→ **TO-DO ITEM**
From the entries below, transcribe exactly the lines between the line holding "Sicherung der Dateien" and the line holding "(Grafische Gestaltung: Hilmar Röner)", inclusive; skip all other lines.

[Saved data entries]
[Start of Attachment]
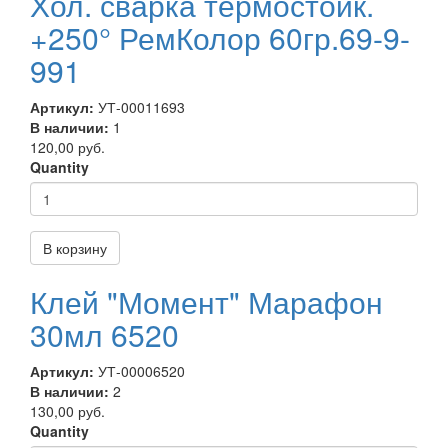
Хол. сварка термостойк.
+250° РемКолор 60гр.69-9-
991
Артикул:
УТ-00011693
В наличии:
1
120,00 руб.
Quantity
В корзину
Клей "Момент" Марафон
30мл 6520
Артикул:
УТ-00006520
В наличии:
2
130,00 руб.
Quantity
[End of Attachment]
[Start of Attachment]
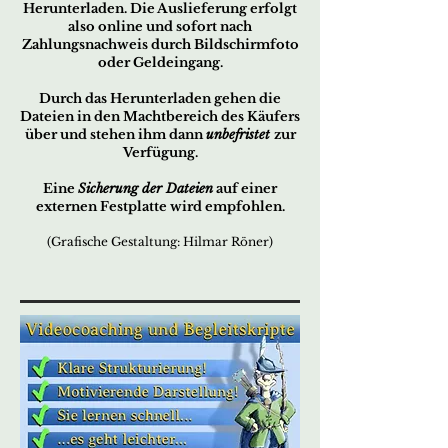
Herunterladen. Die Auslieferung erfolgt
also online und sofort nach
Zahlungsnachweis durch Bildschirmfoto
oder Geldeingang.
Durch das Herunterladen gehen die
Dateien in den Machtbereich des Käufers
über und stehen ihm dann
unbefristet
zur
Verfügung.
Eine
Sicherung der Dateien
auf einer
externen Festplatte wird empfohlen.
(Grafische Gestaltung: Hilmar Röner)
[End of Attachment]
→ **FINISHED EXERCISE**
Sicherung der Dateien
auf einer
externen Festplatte wird empfohlen.
(Grafische Gestaltung: Hilmar Röner)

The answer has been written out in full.